Granted, this holiday season looks different from most, and many of us won’t be at family gatherings, parties, or other social scenarios. But seek out as much social engagement as you can: Dig into a meaty discussion with the people you live with, or call up a friend and get more intimate than a casual catch-up. Stretch your conversational muscles with neighbors and acquaintances, too. We tend to overestimate just how awkward it will be to move beyond small talk, but when we do, it’s worth the effort.
Markman says it’s also important to extricate ourselves from our “rectangular world” full of “screens” and “cubes,” to remind ourselves that we’re “not just brains in a box,” but beings who need nourishment from the physical environment: “To engage with nature is to do it in an embodied way,” he says. “It’s not just your brain that engages; it’s the whole body, as you go swimming or hiking or feel a breeze.”

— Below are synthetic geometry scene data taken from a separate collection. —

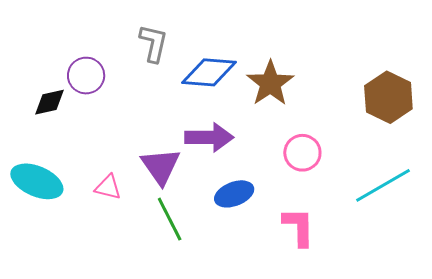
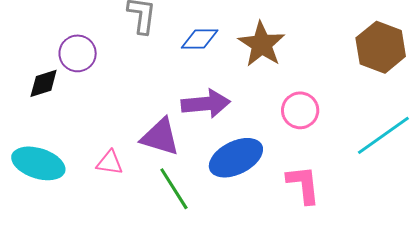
blue diamond: (209, 72) -> (200, 39), size x0.7
purple triangle: (161, 166) -> (160, 137), turned -33
blue ellipse: (234, 194) -> (236, 158), size x1.4

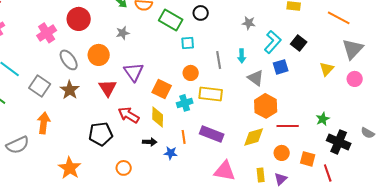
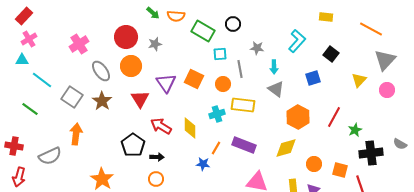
red circle: (79, 19) -> (126, 37), moved
gray star: (249, 23) -> (257, 48), moved
cyan L-shape: (273, 42) -> (297, 41), moved
gray line: (219, 60) -> (240, 69), moved
gray triangle: (256, 78) -> (276, 89), moved
orange square: (162, 89) -> (194, 79), moved
red line: (288, 126) -> (334, 117), moved, turned -60
black pentagon: (101, 134) -> (133, 145), turned -30
orange line: (184, 137) -> (216, 148), turned 40
black arrow: (150, 142) -> (157, 157), moved
black cross: (339, 142) -> (371, 153), turned -30

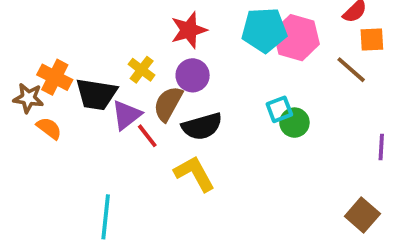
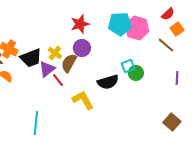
orange square: (372, 39) -> (177, 29), turned -32
yellow cross: (142, 70) -> (55, 53), moved
black trapezoid: (96, 94) -> (31, 58), turned -30
black semicircle: (202, 126) -> (108, 82), moved
purple line: (381, 147) -> (177, 78), moved

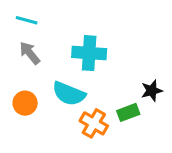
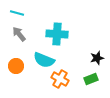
green rectangle: (128, 112) -> (91, 79), moved

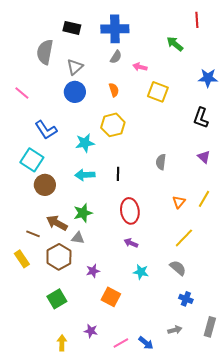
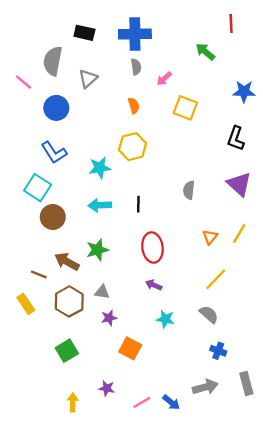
gray semicircle: (116, 57) -> (136, 67), turned -40
pink arrow: (140, 67) -> (164, 79), turned -56
blue circle: (75, 92) -> (56, 108), moved
pink line: (22, 93) -> (23, 82), moved
purple triangle: (204, 157) -> (239, 184), size x1.6
gray triangle: (78, 238) -> (102, 292), moved
gray rectangle: (210, 327) -> (246, 384), turned -30
gray arrow: (175, 330) -> (205, 387), size x1.5

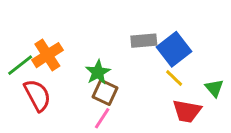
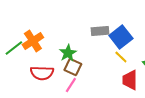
red semicircle: (37, 95) -> (42, 73), moved, turned 120
red trapezoid: (187, 111) -> (130, 80), turned 80

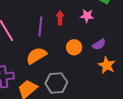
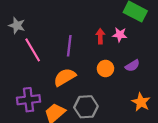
red arrow: (60, 18) -> (100, 36), moved
orange star: (107, 65) -> (141, 102), moved

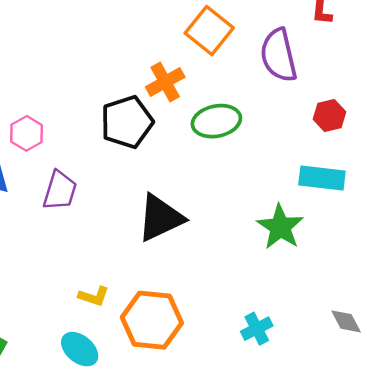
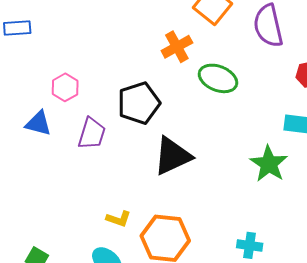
green ellipse: (216, 121) -> (218, 78), turned 33
black pentagon: (127, 122) -> (139, 103), moved
cyan cross: (257, 329) -> (250, 245), turned 35

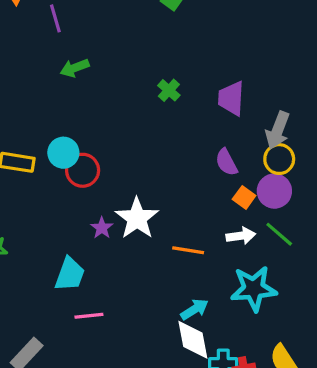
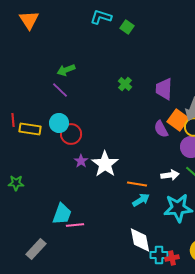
purple line: (55, 18) -> (60, 90), moved, turned -30
orange square: (244, 197) -> (178, 120), moved, size x1.5
purple star: (102, 228) -> (81, 161), moved
cyan trapezoid: (70, 274) -> (62, 214), moved
cyan arrow: (194, 309) -> (141, 200), moved

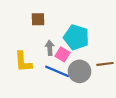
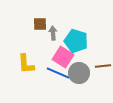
gray arrow: (50, 48) -> (53, 33), moved
pink square: (62, 54) -> (63, 57), size x1.5

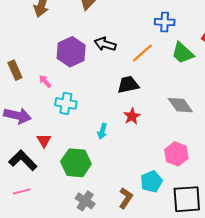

Aside from the sensory pleasure that time in nature provides, some research also suggests it can improve cognitive functioning. “A global body of evidence suggests that spending time in parks, woodlands, and beaches can boost emotional, cognitive, physical, and social wellbeing,” says psychologist Mathew P. White. White’s own recent study found that 120 minutes a week in nature can have a significant effect on health and well-being.
“It didn’t seem to matter how you get the two hours a week,” White adds. If you’re not particularly outdoorsy, “one long walk on Sunday or a few lunch visits to the park” can do the trick.
Do something novel
“A vacation gives you a different perspective away from your normal context,” says Markman. “That changes the way you think about something.” International travel—admittedly not a reality for most of us amid this current virus surge—has been shown to enhance “cognitive flexibility” and innovation. But even novel experiences not far from home can similarly increase creativity and help you visit old problems anew.
Which, for the relaxation-skeptical of us, is hopefully an enticement to give it a try. Adopting even a few of these tips—alongside the standard advice about limiting screen time, exercising, and eating healthily—will help you enter the new year as ready to tackle its challenges as anyone can be.